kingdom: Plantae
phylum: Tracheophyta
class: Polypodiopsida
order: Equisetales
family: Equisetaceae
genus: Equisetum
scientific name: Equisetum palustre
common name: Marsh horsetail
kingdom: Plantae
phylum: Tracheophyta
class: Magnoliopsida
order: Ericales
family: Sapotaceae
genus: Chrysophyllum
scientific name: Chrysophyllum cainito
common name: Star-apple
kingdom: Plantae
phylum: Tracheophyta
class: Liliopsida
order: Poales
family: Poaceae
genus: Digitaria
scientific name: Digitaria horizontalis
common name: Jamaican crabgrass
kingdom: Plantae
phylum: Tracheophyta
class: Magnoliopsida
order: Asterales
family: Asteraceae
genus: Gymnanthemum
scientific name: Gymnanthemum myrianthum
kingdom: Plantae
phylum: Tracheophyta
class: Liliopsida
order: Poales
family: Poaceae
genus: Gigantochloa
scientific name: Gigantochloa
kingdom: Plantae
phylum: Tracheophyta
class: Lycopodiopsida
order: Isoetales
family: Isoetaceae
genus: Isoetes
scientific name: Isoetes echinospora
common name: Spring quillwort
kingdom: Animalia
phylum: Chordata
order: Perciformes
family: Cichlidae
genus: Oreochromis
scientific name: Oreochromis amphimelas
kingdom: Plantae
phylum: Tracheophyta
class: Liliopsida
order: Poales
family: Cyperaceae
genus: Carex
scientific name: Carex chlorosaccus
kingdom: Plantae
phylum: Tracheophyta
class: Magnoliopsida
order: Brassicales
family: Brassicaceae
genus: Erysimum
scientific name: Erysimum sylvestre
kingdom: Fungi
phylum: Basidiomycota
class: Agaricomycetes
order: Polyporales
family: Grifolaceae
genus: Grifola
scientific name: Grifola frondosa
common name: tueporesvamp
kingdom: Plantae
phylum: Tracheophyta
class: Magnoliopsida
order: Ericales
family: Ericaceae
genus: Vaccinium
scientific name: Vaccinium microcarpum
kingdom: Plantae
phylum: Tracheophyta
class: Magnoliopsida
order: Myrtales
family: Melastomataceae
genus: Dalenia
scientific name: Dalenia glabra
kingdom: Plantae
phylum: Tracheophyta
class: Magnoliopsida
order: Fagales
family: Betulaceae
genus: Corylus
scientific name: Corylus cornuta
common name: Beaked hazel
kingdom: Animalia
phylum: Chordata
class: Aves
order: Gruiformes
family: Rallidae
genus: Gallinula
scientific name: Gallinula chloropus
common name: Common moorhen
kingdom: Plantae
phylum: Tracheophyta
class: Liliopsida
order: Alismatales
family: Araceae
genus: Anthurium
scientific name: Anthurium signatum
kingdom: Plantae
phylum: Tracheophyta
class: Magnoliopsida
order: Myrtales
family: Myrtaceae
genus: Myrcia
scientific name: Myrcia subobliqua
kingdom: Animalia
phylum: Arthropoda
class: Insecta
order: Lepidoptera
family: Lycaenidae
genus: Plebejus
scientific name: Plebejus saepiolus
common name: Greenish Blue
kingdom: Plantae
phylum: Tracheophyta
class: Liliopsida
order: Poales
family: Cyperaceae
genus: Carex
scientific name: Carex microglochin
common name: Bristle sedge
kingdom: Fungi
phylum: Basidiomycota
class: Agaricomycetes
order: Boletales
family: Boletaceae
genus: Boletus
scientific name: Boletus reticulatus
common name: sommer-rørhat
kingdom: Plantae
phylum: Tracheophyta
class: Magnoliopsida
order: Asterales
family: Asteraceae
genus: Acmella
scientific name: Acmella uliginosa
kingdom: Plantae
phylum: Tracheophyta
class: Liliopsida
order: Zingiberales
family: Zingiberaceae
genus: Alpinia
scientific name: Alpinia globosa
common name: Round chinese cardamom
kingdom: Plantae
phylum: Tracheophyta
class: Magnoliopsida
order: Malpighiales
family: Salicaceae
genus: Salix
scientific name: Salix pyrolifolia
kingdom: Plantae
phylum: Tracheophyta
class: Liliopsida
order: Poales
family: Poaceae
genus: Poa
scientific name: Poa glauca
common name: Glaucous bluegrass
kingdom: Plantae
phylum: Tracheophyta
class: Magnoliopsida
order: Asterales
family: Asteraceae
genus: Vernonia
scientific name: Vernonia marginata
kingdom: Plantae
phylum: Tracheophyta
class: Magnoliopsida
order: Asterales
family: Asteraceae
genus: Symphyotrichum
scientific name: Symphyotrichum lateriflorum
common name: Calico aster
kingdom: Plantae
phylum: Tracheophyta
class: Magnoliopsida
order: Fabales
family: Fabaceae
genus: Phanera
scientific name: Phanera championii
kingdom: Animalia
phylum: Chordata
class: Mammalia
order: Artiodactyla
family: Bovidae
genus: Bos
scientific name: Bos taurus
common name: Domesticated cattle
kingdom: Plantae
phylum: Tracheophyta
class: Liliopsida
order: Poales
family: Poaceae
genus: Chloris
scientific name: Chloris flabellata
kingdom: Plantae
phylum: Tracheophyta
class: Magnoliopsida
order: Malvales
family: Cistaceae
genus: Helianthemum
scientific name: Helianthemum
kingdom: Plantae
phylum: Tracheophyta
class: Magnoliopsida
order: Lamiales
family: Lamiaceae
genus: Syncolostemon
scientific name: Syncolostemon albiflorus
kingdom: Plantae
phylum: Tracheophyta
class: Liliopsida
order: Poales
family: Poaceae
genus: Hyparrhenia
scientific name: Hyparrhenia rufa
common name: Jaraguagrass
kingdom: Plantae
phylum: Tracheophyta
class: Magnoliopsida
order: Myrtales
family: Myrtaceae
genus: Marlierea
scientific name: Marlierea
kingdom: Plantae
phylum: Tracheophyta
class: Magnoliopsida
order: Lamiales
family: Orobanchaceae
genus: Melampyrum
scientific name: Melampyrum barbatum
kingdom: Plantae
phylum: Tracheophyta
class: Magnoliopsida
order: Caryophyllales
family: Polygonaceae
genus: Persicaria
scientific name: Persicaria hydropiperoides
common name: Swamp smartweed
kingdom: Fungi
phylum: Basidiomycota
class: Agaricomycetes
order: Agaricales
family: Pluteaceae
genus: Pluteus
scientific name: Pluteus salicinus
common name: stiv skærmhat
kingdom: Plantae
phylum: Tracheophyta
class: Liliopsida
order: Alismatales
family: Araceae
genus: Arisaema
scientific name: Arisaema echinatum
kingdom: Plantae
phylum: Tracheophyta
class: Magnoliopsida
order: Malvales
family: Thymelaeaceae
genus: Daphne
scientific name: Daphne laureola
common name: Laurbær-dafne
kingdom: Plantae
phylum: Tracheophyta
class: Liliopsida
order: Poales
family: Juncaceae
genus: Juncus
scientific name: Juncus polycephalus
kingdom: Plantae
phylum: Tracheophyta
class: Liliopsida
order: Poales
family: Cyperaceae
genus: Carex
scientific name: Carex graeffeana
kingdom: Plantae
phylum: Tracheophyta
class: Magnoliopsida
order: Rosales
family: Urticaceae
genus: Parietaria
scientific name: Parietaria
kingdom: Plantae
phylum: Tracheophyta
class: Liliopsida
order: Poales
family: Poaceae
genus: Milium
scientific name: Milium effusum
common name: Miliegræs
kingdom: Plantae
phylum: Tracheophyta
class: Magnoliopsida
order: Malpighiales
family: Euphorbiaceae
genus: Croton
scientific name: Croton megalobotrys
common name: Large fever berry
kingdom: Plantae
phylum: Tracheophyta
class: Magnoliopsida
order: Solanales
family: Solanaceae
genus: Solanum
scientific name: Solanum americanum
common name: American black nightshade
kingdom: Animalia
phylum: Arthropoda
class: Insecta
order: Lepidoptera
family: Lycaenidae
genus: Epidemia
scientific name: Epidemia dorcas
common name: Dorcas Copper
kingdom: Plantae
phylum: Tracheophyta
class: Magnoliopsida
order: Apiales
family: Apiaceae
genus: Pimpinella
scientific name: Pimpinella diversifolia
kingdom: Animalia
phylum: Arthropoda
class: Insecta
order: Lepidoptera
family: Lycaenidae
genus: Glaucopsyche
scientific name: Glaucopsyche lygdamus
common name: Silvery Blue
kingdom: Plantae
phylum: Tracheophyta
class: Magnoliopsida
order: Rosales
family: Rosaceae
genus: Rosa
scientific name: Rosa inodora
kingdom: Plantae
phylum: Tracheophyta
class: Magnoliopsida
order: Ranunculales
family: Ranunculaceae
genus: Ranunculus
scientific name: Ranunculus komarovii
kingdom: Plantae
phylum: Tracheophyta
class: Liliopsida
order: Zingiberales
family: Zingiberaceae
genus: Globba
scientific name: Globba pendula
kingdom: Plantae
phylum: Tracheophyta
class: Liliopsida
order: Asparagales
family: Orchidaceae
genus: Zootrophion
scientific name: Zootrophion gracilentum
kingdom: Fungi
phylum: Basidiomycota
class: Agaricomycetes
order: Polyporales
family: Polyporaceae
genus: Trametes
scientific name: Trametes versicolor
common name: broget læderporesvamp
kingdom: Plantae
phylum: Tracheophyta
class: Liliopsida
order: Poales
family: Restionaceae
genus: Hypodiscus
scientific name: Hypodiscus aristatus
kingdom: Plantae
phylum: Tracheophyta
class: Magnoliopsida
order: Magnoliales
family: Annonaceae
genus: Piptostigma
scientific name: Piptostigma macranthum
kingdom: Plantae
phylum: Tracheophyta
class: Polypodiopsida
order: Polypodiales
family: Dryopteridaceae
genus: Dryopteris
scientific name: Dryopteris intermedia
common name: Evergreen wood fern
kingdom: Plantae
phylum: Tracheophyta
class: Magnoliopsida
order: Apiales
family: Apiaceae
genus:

* _GOAL_:
Put the stretch of the listing from the line containing "genus: Acmella" through the line containing "genus: Salix" into a Markdown table with the columns Index and Entry, one line per row. Omit blank lines.

* _FINAL RESULT_:
| Index | Entry |
|---|---|
| 1 | genus: Acmella |
| 2 | scientific name: Acmella uliginosa |
| 3 | kingdom: Plantae |
| 4 | phylum: Tracheophyta |
| 5 | class: Liliopsida |
| 6 | order: Zingiberales |
| 7 | family: Zingiberaceae |
| 8 | genus: Alpinia |
| 9 | scientific name: Alpinia globosa |
| 10 | common name: Round chinese cardamom |
| 11 | kingdom: Plantae |
| 12 | phylum: Tracheophyta |
| 13 | class: Magnoliopsida |
| 14 | order: Malpighiales |
| 15 | family: Salicaceae |
| 16 | genus: Salix |